PAGE TEXT:

-=-=-

MR DUBY: It is not a compromise; it is a defeat for you lot. I am just pleased that it is about time it is recognised, with Mr Kaine huffing and puffing in front of the public gallery - he got a full house - saying, "Goodness, gracious, why didn't we support the Bill in the first place? We shouldn't have had all this committee work. We should have just accepted it meekly and mildly". The fact is we did not want it; we would not accept it. What we have got now is acceptable, and I support it.

DR KINLOCH (11.33): Mr Speaker, I would like to read a paragraph I wrote, thinking it might be helpful:

This has been a most interesting debate, and mainly a responsible debate. We are all aware of the new mood in the Assembly this morning and a happy absence of personal conflict.

I will now, alas, have to withdraw that particular paragraph, but there has been a quite enjoyable mood in the house. I think there have been a few odd remarks that perhaps enlivened us at this time of the morning.

I would like to welcome this Bill and welcome the ways in which the Bill protects civil liberties, and I speak as a member of a civil liberties association. We were worried about that in the first instance, and that is now protected. I do feel that some of the remarks made around the chamber were, unfortunately, attacked by other members, but I am quite sure that from this point on there will be no more such attacks in this debate.

-=-=-

(Dataset records)
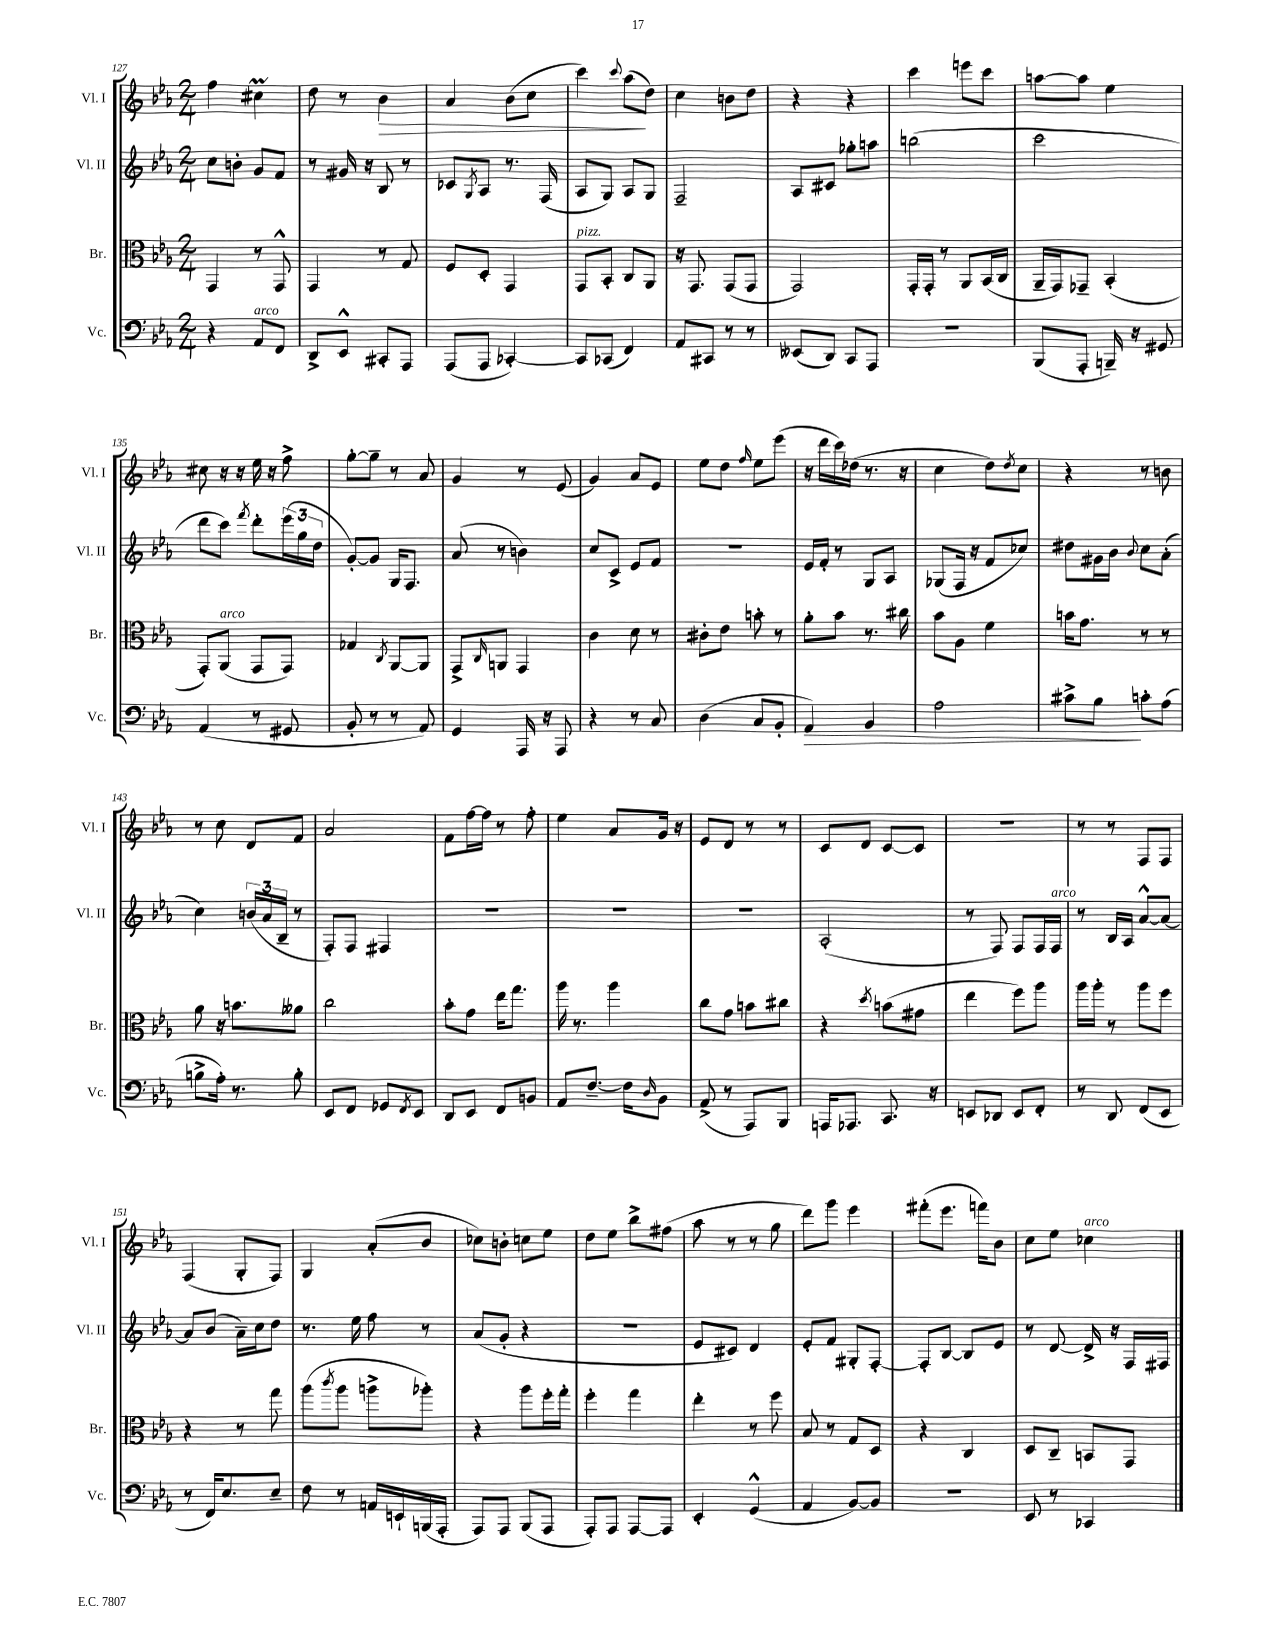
<<
\new StaffGroup <<
\new Staff = "s0" \with { instrumentName = "Vl. I" shortInstrumentName = "Vl. I" } {
    \clef treble \key ees \major \numericTimeSignature \time 2/4
    f''4 cis''4\prall |
    d''8 r8 bes'4\> |
    aes'4 bes'8( c''8 |
    c'''4) \appoggiatura { c'''8 } aes''8\!( d''8) |
    c''4 b'8 d''8 |
    r4 r4 |
    c'''4 e'''8 c'''8 |
    a''8~ a''8 ees''4 |
    cis''8 r16 r16 ees''16 r16 f''8-> |
    g''8~-. g''8-- r8 aes'8 |
    g'4 r8 ees'8( |
    g'4) aes'8 ees'8 |
    ees''8 d''8 \grace { f''16 } ees''8 ees'''8( |
    r16 d'''16 c'''16) des''16( r8. r16 |
    c''4 d''8) \acciaccatura { d''8 } c''8 |
    r4 r8 b'8 |
    r8 c''8 d'8 f'8 |
    aes'2 |
    f'8 f''16~ f''16 r8 f''8-. |
    ees''4 aes'8 g'16 r16 |
    ees'8 d'8 r8 r8 |
    c'8 d'8 c'8~ c'8 |
    R2 |
    r8 r8 f8 f8 |
    f4( g8-. f8) |
    g4 aes'8-.( bes'8 |
    ces''8) b'8-. c''8 ees''8 |
    d''8 ees''8 bes''8-> fis''8( |
    aes''8 r8 r8 g''8 |
    d'''8) g'''8 ees'''4 |
    fis'''8-.( ees'''8. f'''16) bes'8 |
    c''8 ees''8 ces''4^\markup { \italic "arco" } \bar "|." |
}
\new Staff = "s1" \with { instrumentName = "Vl. II" shortInstrumentName = "Vl. II" } {
    \clef treble \key ees \major \numericTimeSignature \time 2/4
    c''8 b'8-. g'8 f'8 |
    r8 gis'16 r16 bes8 r8 |
    ces'8 \acciaccatura { g8 } aes8 r8. f16( |
    aes8 g8) aes8 g8 |
    f2-- |
    aes8 cis'8 ges''8-. a''8 |
    b''2( |
    c'''2 |
    d'''8 c'''8) \acciaccatura { f'''8 } d'''8-. \tuplet 3/2 { ees'''16( g''16 d''16 } |
    g'8~-.) g'8 g16 f8. |
    aes'8( r8 b'4) |
    c''8 c'8-> ees'8 f'8 |
    R2 |
    ees'16 f'16-. r8 g8 aes8 |
    ges8( f16 r16 f'8 ces''8) |
    dis''8 gis'16 bes'16 \appoggiatura { bes'8 } c''8 aes'8-.( |
    c''4) \tuplet 3/2 { b'16( aes'16 bes16-- } r8 |
    f8-.) f8 fis4 |
    R2 |
    R2 |
    R2 |
    aes2-.( |
    r8 f8) f8 f16 f16^\markup { \italic "arco" } |
    r8 bes16 aes16 aes'8~-^ aes'8~ |
    aes'8 bes'8( aes'16--) c''16 d''8 |
    r8. ees''16 f''8 r8 |
    aes'8( g'8-. r4 |
    R2 |
    ees'8 cis'8) d'4 |
    ees'8-. f'8 gis8-. f8~-. |
    f8-. bes8~ bes8 ees'8 |
    r8 d'8~ d'16-> r16 f16 fis16 \bar "|." |
}
\new Staff = "s2" \with { instrumentName = "Br." shortInstrumentName = "Br." } {
    \clef alto \key ees \major \numericTimeSignature \time 2/4
    g,4 r8 g,8-^ |
    g,4 r8 g8 |
    f8 d8-. g,4 |
    g,8^\markup { \italic "pizz." } bes,8-. c8 aes,8 |
    r16 g,8. g,8( g,8 |
    g,2) |
    g,16-. g,16-. r8 aes,8 bes,16( c16 |
    aes,16-- g,16) ges,8-- bes,4-.( |
    g,8-.) aes,8^\markup { \italic "arco" }( g,8 g,8) |
    ges4 \acciaccatura { c8 } aes,8~ aes,8 |
    g,8-> \grace { c16 } a,8 g,4 |
    c'4 d'8 r8 |
    cis'8-. ees'8 b'8-. r8 |
    aes'8-. bes'8 r8. cis''16 |
    bes'8 aes8 f'4 |
    b'16 g'8. r8 r8 |
    aes'8 r16 b'8. aeses'8 |
    c''2 |
    bes'8-. g'8 ees''16 g''8. |
    aes''16 r8. aes''4 |
    c''8 g'8 b'8 cis''8 |
    r4 \acciaccatura { d''8 } b'8( gis'8 |
    ees''4 f''8) aes''8 |
    aes''16 aes''16-. r8 aes''8 f''8 |
    r4 r8 g''8 |
    aes''8( \acciaccatura { c'''8 } aes''8 a''8-> aes''8-.) |
    r4 aes''8 f''16-. g''16-. |
    f''4-. g''4 |
    ees''4-. r8 f''8 |
    bes8 r8 g8 d8 |
    r4 c4 |
    d8 c8-- b,8 g,8 \bar "|." |
}
\new Staff = "s3" \with { instrumentName = "Vc." shortInstrumentName = "Vc." } {
    \clef bass \key ees \major \numericTimeSignature \time 2/4
    r4 aes,8^\markup { \italic "arco" } f,8 |
    d,8-> ees,8-^ cis,8-. aes,,8 |
    aes,,8( aes,,8 ces,4~-.) |
    ces,8 ces,8( f,4) |
    aes,8 cis,8 r8 r8 |
    eeses,8( d,8) c,8 aes,,8 |
    R2 |
    bes,,8( aes,,8-. b,,16--) r16 gis,8 |
    aes,4( r8 gis,8 |
    bes,8-. r8 r8 aes,8) |
    g,4 aes,,16 r16 aes,,8 |
    r4 r8 c8 |
    d4( c8 bes,8-. |
    aes,4\>) bes,4 |
    aes2 |
    cis'8-> bes8\! c'8-. aes8( |
    b8-> aes16-.) r8. b8-. |
    ees,8 f,8 ges,8 \acciaccatura { f,8 } ees,8 |
    d,8 ees,8 f,8 b,8 |
    aes,8 f8.~-- f16 \grace { d16 } bes,8 |
    aes,8->( r8 aes,,8) bes,,8 |
    a,,16 aes,,8. c,8. r16 |
    e,8 des,8 e,8 f,8-. |
    r8 d,8 f,8( ees,8 |
    r8 f,16) ees8. ees8-- |
    f8 r8 a,16 e,16-! b,,16( aes,,16-. |
    aes,,8) aes,,8 bes,,8( aes,,8 |
    aes,,8-.) aes,,8 aes,,8~ aes,,8 |
    ees,4-. g,4-^( |
    aes,4 bes,8~) bes,8 |
    R2 |
    ees,8 r8 ces,4 \bar "|." |
}
>>
>>
\layout { \context { \Score currentBarNumber = #127 } }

-=-=-

STATED PROBLEM 1: List every person the debate excerpt refers to by surname.
STATED PROBLEM 2: Please recast the lines of the dataset records as a JSON list of strings, one string per line with blank lines omitted, starting at the beginning of the records and ending at the line that contains "g'4) aes'8 ees'8 |". Leave the pictures out.
The debate excerpt and the dataset records are unrelated to each other.

EXPECTED OUTPUT 1: Duby, Kaine, Kinloch

EXPECTED OUTPUT 2:
[
  "<<",
  "\\new StaffGroup <<",
  "\\new Staff = \"s0\" \\with { instrumentName = \"Vl. I\" shortInstrumentName = \"Vl. I\" } {",
  "    \\clef treble \\key ees \\major \\numericTimeSignature \\time 2/4",
  "    f''4 cis''4\\prall |",
  "    d''8 r8 bes'4\\> |",
  "    aes'4 bes'8( c''8 |",
  "    c'''4) \\appoggiatura { c'''8 } aes''8\\!( d''8) |",
  "    c''4 b'8 d''8 |",
  "    r4 r4 |",
  "    c'''4 e'''8 c'''8 |",
  "    a''8~ a''8 ees''4 |",
  "    cis''8 r16 r16 ees''16 r16 f''8-> |",
  "    g''8~-. g''8-- r8 aes'8 |",
  "    g'4 r8 ees'8( |",
  "    g'4) aes'8 ees'8 |"
]